I remember the times when Pop and you argued, and especially when he didn’t come home.

You always taught me that life was not always fair and do unto others as I would have them do unto me

Creeping into my 40’s now, I finally see

Through the politics, the uneasiness that comes when you really get to know yourself

I mean truly exercising and acknowledging my spirit at the expense of everything else.

Where did all the time go, the years have moved by so quickly.

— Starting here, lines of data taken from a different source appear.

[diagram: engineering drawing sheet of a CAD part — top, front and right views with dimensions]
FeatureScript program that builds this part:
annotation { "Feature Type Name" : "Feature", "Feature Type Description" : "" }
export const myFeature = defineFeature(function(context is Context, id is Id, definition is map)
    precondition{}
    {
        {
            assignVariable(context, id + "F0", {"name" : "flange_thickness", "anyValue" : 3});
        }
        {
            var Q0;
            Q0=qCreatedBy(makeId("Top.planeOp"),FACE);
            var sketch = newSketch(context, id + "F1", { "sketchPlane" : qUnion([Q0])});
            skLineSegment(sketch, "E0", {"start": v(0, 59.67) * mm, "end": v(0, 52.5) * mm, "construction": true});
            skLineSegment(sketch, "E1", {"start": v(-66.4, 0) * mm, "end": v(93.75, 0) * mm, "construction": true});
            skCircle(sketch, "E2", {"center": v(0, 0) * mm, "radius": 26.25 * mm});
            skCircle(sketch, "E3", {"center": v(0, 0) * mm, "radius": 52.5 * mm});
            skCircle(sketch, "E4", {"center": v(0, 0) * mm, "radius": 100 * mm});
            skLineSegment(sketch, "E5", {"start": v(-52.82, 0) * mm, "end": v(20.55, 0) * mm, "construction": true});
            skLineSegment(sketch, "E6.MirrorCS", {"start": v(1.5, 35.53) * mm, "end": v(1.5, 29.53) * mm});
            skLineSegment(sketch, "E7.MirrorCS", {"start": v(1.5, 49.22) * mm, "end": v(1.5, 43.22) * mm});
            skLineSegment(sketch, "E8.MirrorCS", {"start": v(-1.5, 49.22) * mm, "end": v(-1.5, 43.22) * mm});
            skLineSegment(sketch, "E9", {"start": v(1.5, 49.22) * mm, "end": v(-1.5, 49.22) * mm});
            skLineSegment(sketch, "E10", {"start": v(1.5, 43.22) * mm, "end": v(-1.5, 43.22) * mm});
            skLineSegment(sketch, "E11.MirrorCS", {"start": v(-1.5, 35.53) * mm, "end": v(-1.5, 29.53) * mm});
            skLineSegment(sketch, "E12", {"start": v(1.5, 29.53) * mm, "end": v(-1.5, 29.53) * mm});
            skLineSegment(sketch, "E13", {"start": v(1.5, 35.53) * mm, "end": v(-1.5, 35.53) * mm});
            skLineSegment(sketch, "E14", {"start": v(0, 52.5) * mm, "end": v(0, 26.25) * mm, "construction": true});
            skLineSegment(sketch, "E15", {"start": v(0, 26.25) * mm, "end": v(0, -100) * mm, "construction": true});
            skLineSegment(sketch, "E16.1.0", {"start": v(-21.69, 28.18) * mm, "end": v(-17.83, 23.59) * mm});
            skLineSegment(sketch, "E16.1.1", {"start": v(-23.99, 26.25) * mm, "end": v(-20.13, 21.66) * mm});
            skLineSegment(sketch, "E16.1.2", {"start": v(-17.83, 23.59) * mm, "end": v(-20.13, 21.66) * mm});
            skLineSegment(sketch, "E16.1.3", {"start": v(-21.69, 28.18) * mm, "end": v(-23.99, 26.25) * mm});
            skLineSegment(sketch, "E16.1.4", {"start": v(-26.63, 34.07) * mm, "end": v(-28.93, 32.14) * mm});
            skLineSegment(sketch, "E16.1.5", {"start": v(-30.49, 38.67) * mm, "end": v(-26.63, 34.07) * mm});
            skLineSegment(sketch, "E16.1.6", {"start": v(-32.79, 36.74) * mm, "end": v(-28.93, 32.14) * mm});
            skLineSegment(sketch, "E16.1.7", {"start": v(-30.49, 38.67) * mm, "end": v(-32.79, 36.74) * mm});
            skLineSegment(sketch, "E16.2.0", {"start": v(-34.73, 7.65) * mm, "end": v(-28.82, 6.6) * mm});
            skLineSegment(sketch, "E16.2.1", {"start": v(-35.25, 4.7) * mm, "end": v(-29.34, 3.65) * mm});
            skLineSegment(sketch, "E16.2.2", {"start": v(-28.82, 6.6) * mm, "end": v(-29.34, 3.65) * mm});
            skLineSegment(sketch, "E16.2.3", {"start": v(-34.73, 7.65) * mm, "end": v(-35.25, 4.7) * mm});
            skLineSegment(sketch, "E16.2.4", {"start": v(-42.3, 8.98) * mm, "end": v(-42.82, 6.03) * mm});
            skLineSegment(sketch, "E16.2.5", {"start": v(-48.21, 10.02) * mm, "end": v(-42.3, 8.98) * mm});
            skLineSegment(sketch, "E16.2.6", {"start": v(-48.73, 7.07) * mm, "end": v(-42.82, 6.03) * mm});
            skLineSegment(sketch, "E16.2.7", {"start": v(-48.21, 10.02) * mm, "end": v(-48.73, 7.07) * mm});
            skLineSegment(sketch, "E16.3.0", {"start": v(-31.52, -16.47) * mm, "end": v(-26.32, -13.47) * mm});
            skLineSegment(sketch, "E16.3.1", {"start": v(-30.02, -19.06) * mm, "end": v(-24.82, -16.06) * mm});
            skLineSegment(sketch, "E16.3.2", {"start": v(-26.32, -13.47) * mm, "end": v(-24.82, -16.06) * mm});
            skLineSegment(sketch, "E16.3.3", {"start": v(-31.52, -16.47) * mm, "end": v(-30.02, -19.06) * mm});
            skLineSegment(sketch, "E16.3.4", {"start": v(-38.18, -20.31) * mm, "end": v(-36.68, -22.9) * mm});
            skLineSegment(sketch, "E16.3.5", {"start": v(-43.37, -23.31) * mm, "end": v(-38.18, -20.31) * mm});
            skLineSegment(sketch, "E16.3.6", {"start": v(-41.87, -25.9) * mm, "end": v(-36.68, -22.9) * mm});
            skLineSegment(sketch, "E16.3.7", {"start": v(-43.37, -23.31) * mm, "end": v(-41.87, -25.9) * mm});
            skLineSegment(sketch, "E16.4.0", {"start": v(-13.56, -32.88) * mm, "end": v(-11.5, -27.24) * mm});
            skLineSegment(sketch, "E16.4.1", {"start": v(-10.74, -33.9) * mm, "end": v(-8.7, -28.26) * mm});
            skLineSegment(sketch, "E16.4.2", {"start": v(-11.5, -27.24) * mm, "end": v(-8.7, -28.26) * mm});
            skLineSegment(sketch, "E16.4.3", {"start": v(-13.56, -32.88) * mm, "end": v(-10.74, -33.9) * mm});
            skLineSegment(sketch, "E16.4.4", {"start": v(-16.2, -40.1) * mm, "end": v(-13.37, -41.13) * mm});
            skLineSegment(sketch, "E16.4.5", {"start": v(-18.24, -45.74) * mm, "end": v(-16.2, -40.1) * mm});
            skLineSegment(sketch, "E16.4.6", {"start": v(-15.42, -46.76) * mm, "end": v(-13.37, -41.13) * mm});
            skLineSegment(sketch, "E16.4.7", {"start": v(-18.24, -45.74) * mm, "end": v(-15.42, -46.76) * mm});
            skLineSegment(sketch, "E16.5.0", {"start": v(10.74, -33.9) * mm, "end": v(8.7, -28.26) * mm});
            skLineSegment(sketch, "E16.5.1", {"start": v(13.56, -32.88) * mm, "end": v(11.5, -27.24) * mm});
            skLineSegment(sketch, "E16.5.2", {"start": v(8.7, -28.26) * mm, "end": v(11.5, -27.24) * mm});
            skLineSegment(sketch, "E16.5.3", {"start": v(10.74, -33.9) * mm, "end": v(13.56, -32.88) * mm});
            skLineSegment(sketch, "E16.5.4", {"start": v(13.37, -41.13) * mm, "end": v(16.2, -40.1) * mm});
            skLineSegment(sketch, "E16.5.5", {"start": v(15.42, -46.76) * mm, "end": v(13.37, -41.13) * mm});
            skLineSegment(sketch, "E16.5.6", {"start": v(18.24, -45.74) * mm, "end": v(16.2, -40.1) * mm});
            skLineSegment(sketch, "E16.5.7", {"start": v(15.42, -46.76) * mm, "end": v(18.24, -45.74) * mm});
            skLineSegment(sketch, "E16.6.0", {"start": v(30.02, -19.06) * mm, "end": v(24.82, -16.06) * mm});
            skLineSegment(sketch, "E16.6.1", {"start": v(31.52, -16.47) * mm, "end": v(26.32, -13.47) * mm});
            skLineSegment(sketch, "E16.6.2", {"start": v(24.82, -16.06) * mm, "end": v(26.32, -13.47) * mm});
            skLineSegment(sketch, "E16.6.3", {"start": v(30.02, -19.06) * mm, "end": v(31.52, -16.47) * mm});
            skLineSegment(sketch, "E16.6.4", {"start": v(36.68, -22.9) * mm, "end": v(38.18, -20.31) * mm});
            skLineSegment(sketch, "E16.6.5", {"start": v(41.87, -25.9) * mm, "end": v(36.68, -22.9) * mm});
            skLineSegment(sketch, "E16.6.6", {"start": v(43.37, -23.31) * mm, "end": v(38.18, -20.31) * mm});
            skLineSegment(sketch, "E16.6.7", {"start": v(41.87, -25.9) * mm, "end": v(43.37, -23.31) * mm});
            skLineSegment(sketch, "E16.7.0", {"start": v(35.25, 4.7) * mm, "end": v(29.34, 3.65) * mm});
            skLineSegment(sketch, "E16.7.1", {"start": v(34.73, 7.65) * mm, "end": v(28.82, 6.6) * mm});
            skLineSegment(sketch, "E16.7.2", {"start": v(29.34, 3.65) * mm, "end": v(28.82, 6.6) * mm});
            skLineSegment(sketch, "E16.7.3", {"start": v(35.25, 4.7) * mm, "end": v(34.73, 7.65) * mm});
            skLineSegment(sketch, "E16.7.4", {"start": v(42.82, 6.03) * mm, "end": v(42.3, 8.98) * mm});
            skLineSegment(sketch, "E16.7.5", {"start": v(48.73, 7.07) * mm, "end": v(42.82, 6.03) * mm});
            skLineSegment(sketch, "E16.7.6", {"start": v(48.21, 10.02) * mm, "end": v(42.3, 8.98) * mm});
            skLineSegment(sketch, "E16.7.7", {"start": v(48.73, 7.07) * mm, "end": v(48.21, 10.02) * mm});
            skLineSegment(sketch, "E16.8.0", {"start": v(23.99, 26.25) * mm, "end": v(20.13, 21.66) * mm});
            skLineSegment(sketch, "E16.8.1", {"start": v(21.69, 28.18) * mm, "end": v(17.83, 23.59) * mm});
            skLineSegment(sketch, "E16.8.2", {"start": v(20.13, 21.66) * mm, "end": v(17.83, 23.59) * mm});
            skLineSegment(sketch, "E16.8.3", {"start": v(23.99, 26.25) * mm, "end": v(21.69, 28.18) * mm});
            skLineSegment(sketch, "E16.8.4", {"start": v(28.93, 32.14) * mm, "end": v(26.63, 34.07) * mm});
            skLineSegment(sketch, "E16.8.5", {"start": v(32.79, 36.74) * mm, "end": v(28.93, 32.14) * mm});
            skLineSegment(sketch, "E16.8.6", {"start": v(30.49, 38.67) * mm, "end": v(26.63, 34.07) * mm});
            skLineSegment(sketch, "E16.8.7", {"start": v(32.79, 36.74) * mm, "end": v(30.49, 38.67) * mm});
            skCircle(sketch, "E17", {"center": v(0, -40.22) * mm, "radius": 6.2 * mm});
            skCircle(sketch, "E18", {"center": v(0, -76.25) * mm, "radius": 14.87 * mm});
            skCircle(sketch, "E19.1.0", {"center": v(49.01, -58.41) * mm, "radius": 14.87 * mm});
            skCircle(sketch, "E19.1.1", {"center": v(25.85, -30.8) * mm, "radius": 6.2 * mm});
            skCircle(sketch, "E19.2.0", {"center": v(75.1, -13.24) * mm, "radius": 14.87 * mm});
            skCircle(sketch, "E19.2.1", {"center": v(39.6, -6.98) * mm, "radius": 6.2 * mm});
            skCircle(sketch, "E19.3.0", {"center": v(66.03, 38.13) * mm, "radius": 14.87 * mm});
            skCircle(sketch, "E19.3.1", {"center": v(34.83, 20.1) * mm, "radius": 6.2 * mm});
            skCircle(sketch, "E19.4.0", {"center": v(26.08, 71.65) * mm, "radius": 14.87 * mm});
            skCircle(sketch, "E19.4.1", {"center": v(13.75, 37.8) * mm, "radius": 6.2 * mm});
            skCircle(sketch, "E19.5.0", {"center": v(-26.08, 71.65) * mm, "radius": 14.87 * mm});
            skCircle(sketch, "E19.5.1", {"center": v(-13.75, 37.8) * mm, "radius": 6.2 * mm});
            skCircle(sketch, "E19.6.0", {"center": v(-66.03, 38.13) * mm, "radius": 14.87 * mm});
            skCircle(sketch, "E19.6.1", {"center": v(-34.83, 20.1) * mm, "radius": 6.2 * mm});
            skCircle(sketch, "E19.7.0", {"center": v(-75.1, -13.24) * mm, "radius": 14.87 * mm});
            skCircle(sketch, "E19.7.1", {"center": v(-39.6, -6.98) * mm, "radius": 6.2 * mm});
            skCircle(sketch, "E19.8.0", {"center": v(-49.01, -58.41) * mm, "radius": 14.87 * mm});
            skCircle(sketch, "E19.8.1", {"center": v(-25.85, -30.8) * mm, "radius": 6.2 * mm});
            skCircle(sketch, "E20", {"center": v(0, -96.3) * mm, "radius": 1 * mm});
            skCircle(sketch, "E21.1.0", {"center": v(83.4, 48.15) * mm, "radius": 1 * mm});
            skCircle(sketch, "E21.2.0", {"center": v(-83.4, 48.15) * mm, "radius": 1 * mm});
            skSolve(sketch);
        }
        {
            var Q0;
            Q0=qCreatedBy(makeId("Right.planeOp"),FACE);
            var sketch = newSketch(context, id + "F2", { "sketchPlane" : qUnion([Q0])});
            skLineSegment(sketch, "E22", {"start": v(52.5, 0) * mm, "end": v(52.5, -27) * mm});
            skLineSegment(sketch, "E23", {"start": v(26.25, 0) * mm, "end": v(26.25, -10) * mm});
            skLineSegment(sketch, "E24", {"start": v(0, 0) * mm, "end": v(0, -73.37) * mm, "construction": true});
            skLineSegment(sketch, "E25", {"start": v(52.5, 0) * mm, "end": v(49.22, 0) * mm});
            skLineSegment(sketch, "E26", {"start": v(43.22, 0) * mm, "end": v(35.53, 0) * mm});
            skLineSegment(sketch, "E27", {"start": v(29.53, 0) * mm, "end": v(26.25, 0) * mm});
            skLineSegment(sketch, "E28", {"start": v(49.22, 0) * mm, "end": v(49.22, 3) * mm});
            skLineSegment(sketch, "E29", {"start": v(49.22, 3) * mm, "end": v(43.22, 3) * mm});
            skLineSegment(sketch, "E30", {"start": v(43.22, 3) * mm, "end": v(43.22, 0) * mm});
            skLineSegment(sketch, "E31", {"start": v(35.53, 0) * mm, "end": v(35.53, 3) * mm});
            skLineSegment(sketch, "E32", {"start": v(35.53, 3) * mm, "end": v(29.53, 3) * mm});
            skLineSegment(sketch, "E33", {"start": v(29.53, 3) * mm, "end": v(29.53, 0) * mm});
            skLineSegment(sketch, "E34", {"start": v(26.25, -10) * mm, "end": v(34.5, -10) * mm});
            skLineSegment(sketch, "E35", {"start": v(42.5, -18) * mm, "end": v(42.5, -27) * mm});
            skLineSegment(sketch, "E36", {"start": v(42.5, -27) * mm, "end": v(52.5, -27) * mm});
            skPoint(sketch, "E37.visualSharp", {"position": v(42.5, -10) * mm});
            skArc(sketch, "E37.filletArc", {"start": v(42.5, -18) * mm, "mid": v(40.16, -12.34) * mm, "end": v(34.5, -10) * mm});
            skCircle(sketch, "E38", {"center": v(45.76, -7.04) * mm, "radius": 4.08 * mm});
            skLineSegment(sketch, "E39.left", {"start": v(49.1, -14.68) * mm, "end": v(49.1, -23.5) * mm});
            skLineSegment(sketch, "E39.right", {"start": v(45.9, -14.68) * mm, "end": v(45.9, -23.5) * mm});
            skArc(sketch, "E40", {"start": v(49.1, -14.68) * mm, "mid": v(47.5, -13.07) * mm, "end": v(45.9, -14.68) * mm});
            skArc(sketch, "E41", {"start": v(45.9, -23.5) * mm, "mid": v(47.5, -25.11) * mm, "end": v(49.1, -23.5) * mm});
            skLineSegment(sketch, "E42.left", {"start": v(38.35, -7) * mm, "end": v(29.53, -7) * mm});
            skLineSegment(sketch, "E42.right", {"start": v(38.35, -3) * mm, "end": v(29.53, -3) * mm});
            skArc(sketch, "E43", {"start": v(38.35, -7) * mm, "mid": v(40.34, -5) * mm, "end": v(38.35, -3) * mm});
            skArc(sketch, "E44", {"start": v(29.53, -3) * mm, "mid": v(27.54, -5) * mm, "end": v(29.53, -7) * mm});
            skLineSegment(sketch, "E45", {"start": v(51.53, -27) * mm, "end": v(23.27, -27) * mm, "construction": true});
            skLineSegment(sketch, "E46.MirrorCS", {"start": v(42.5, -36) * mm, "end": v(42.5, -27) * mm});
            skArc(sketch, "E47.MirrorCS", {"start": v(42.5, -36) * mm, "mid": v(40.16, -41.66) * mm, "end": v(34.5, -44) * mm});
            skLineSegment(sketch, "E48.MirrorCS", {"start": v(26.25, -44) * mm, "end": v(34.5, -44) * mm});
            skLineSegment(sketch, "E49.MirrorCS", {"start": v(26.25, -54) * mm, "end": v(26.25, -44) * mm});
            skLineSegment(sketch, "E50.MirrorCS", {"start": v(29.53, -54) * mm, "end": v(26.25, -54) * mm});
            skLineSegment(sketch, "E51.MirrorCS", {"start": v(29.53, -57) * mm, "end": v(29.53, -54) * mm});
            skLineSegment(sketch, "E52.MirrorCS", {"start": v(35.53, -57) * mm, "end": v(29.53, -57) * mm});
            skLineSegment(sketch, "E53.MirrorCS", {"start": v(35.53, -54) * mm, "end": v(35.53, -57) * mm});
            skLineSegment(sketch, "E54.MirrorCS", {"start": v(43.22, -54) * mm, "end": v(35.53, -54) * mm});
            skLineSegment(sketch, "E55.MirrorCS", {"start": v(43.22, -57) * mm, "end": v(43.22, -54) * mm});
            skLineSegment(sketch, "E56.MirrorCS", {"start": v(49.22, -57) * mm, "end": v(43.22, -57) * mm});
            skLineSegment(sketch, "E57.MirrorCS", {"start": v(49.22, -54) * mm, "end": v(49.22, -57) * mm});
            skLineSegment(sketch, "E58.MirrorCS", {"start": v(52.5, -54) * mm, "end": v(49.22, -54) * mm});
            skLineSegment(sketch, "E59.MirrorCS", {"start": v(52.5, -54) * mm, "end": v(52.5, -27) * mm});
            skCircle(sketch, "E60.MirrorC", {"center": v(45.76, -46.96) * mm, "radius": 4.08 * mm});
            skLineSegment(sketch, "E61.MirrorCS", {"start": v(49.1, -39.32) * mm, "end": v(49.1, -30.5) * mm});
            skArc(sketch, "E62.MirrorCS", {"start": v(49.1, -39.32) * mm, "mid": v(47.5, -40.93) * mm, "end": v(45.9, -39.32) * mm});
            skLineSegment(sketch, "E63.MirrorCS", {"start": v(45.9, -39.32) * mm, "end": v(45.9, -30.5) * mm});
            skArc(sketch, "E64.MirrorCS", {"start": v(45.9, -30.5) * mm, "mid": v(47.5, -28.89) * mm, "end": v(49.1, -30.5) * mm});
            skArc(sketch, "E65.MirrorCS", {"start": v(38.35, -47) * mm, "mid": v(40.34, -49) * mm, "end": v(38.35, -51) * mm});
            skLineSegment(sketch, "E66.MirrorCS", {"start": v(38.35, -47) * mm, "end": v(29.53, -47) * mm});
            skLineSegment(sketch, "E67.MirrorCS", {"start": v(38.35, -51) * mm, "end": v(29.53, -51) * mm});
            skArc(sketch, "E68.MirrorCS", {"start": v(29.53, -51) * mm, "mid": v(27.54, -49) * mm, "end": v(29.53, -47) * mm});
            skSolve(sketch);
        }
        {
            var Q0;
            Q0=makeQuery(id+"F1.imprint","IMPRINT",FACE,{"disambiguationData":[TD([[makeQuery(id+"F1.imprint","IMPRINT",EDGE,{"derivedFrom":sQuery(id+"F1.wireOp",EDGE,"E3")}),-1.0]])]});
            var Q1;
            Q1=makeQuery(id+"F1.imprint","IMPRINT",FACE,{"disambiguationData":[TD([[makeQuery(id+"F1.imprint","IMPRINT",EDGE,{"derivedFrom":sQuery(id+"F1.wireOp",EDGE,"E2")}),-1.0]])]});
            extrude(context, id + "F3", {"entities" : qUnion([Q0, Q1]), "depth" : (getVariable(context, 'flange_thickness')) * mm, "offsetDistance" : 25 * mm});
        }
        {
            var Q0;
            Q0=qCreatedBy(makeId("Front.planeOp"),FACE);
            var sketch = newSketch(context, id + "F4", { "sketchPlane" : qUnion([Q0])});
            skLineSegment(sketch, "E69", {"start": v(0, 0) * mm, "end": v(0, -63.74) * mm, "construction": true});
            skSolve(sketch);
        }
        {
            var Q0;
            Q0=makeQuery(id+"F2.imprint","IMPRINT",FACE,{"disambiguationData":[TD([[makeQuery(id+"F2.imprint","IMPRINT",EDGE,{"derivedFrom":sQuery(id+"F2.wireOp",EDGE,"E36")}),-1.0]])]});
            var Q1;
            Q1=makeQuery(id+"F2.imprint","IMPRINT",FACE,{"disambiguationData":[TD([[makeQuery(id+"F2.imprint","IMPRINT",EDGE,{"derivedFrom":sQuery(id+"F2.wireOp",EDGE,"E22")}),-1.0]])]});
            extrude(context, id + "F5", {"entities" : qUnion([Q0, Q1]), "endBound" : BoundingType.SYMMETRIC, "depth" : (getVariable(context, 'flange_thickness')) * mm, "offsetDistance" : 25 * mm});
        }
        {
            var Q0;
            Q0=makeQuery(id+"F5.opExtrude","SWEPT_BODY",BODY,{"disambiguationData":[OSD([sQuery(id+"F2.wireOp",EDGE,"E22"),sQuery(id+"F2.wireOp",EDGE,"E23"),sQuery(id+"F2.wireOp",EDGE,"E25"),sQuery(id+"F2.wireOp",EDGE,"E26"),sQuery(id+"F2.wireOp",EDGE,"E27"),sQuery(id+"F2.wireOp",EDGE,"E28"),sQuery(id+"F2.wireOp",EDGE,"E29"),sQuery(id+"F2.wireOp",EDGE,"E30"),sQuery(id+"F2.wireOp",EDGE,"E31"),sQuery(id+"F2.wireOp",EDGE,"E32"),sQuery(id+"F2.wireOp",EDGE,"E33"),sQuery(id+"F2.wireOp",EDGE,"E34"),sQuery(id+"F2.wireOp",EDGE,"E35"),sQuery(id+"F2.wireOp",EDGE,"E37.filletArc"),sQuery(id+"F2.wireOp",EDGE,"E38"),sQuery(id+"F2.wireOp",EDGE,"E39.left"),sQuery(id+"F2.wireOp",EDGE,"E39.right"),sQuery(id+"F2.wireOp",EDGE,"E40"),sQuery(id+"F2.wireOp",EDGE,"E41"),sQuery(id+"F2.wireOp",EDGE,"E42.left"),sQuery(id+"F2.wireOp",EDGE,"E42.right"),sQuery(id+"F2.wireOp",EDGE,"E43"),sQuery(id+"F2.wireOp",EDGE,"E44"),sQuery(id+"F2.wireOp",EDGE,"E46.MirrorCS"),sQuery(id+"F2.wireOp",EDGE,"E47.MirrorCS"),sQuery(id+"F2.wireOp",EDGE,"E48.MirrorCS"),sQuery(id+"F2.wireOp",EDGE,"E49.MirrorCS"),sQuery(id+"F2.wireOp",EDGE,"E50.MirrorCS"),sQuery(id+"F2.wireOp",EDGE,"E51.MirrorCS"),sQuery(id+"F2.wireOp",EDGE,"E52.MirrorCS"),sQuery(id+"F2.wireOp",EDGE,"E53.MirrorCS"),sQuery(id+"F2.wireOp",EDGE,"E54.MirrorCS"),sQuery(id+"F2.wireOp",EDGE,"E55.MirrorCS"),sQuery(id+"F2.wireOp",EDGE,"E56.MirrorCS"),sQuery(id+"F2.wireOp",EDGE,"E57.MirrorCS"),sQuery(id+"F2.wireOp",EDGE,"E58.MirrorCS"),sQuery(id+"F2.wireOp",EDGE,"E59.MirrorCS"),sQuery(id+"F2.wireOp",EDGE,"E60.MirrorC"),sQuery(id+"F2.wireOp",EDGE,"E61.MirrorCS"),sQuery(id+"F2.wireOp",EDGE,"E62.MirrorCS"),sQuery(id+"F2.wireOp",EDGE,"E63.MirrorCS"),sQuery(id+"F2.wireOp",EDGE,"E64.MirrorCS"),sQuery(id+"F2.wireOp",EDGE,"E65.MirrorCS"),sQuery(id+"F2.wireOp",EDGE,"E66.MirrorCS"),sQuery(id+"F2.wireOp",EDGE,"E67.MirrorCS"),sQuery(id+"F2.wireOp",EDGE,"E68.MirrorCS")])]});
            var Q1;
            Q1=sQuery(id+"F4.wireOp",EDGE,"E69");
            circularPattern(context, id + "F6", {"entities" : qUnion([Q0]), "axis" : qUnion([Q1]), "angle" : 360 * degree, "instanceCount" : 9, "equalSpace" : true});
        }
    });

From dreaming about my wedding day

To you being the grandma of CMK

Admittedly, you’ve always been my inspiration

Your style – my style, impeccable

You stand like a regal queen

Posture erect

And your walk…

With a grace and poise of confidence, yet a complete sense of mystique.

Your outer beauty always mirrored the inner beauty you possessed

And it’s like you always knew the answer even before the question was asked.

I’ve been feeling like I have so many more questions now based upon everything that you taught me

You haven’t been here physically for more than half my life, but much of the wisdom resides within –

My heart – beats with passion for the truth I seek

My soul – desires for honesty when I meet

Or encounter

A spirit – my own – so innocent, yet so complex

Often it’s been challenging to discern where I fit in the best.

It’s like I feel if you were here things would be – would’ve been so different.

Damn, the woman that I am is because of you – and you’re not even here to see it.

See me – see what could be – could’ve been – can still be

Sometimes I just get so overwhelmed by the dynamics within me.

Did you ever wonder who you really were or what God’s purpose was for you to be?

I feel as if life kind of stopped for you after you birthed me

Everything you did from that point forward, you had me in mind

When I think about it, it’s unreal how unconditional love really is when you have a child

You gave me life.  Sacrificed as my example to follow

How truly blessed I am

As I continue on this journey to master the art of being comfortable in my own skin

That ride has been long and arduous and I pray it will be well worth it in the end

God’s plan is continuously being revealed

In Him, I’ve found a true friend.

When you look down and see the fruits of your labor

I am confident I make you and Daddy proud

I know that I am a reflection of you, and all that a woman’s worth has allowed.

Thank you Mommy for being a superwoman all the years of your life

And for trying to teach me a softer side of vulnerability, not just as my mother, but as a woman and a wife

I take those examples and wear them as medals of strength, honor and courage

With faith based determination you’ve empowered me with the tools to succeed

Lead

Be all that I can be

No one knows you like your mother

I love you mommy – always have – always will

Thank you for blessing me as your daughter.


KK is an energetic storyteller, creative marketer and servant leader with a kaleidoscope of professional pathways in music, print publishing and television.  Currently, KK is a marketing executive at a major media company. Faith and family anchor KK’s ambitions, and she believes Luke 12:48 hold true, “from everyone who has been given much, much will be demanded; and from the one who has been entrusted with much, much more will be asked.”  KK leverages her gifts, talents and abilities in support of advancing others, particularly in motivating her 9 year old son CMK.  

Passionate about education and inclusion, KK is a graduate of New York University with a MS, Integrated Marketing and she supports her undergrad alma-mater Wesleyan University with dual, alumni volunteer leadership roles.  As a Trustee on the Oliver Scholars board, preparing high-achieving African-American and Latino students for academic success is a priority.   Through her writing and in her relationships, KK continues to unpack and explore life transformations the only way she knows how – with unconditional love, raw honesty and a touch of humor.